When travelling about the country himself with his friends, some comment or pen-picture of the inn they stayed at creeps into his letters, as it would seem, by instinct. Even in his unpublished diary we see noted items about delightfully beautiful drives, coach offices, stage-coaches, and excellent inns. And, when he and Wilkie Collins went for their idle tour, it resolved itself into visiting the inns and coast corners in out-of-the-way places.

His knowledge of inns was stupendous. In that Christmas story, “The Holly Tree,” there are scores of them recalled, each recollection no doubt reminiscent of experiences and association.

One gets a gleam of the joy he experiences at such times in the extract from a letter to an American friend, in 1842, after he had gone for a trip into Cornwall with some bright and merry companions:

“If you could but have seen one gleam of the bright fires by which we sat at night in the big rooms of the ancient inns, or smelt but one steam of the hot punch which came in every evening in a huge broad china bowl!”

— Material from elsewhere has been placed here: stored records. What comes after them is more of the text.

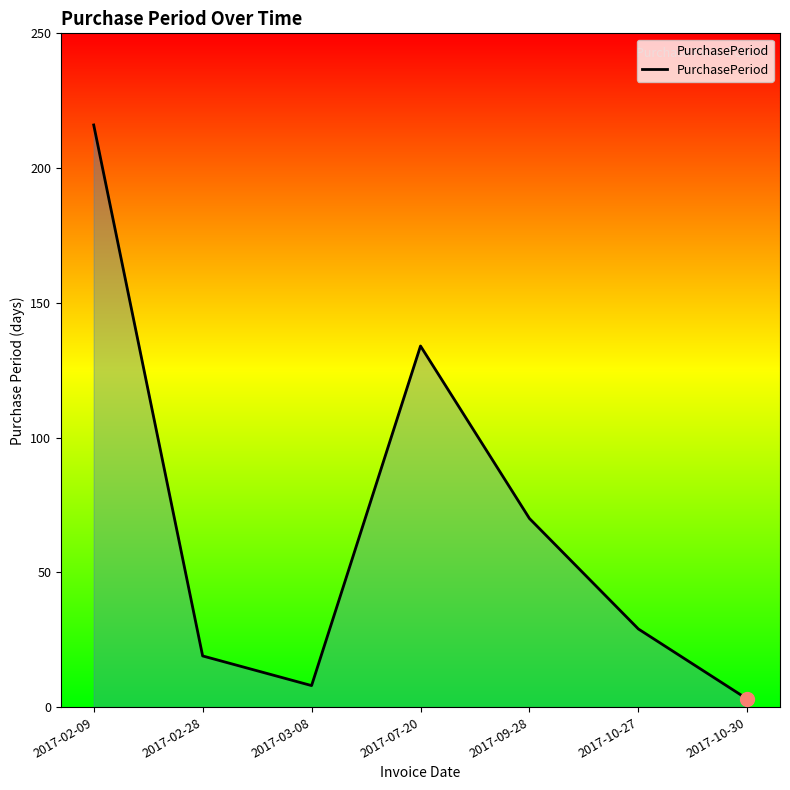

The chart shows a value of 4 at 2017-02-28. True or false?

False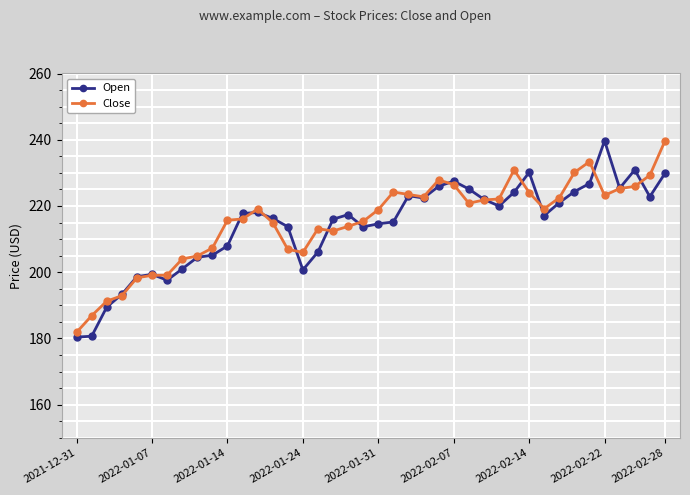

What is the value of the Close point at the 23rd from the left?

223.5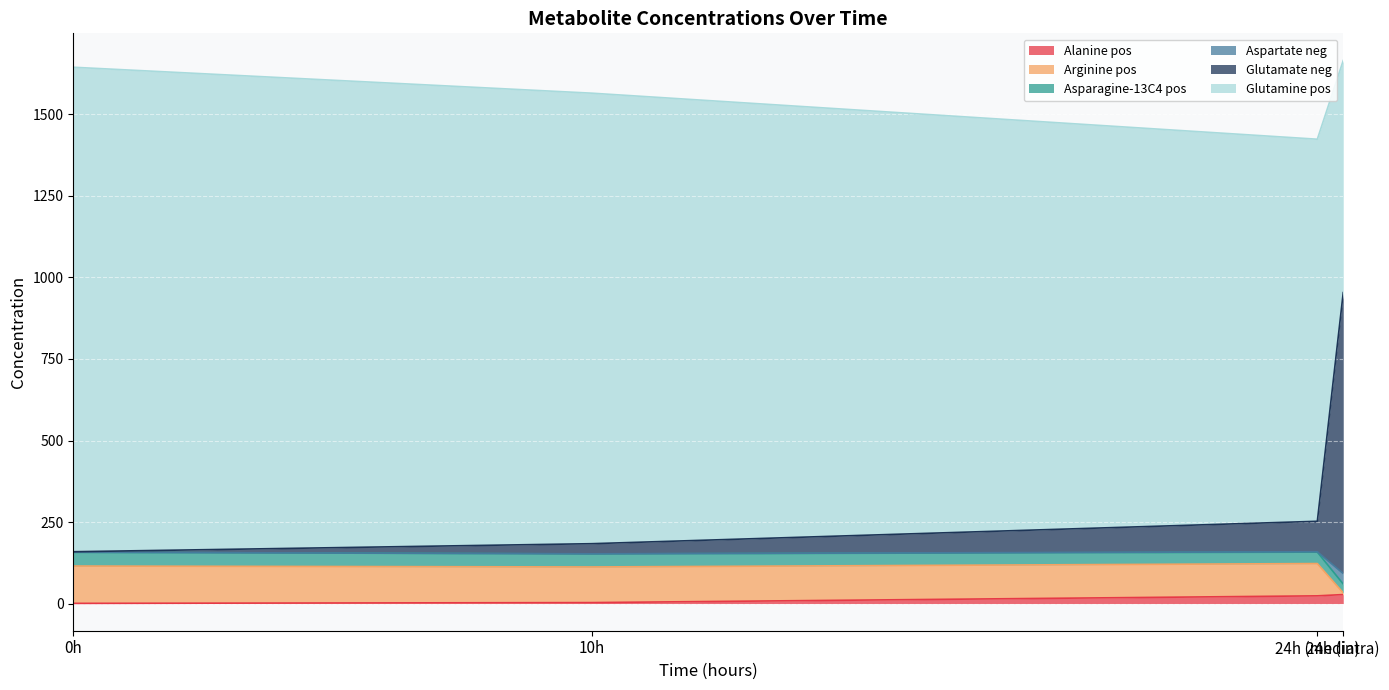

Rank the series at m10h_5 from highest to lowest value.

Glutamine pos, Arginine pos, Asparagine-13C4 pos, Glutamate neg, Alanine pos, Aspartate neg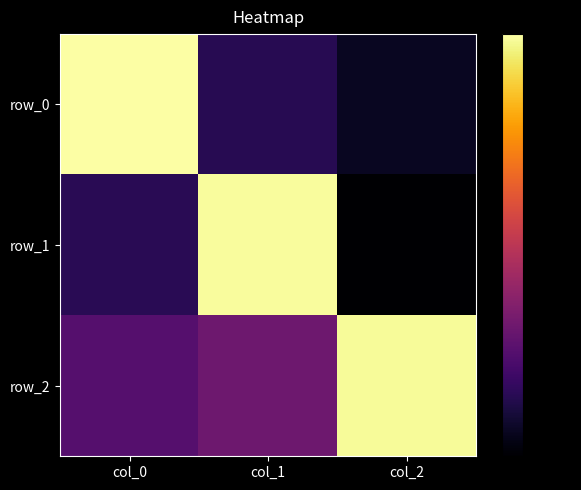

Reading left to right, extract all data points from this chart.

row_0: 1.0	-0.0	-0.1
row_1: -0.0	1.0	-0.2
row_2: 0.1	0.2	1.0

But instances could be multiplied.

Dickens saw something different in every inn, and succeeded in conveying it to the reader. There were no two inns alike to him. Each had its own tale to tell, its own individuality to reveal, its own atmosphere and fare to present, whatever its grade or social environment. As for an inn sign, it transported him into his most whimsical and pleasant of moods.

In the following pages an attempt has been made to gather together the material from his books which shows how Dickens delighted in everything appertaining to inns, and how he extracted from association with them all that glow of sentiment and joy which permeated their atmosphere in the old days, leaving their pictures in glowing words for all time.

There is nothing so calculated to make a place famous as mention of it in a classic story. It may have already had a past history by association with notable names and events, which gave it prominence in our annals for a time; but in the case of a building, when it is demolished, it soon passes out of memory. If, however, Dickens has drawn a pen-picture of it, or, in the case of an old inn, has used it for a scene in one of his books, it can never be forgotten; even when razed to the ground its fame survives, and the site becomes a Dickens landmark.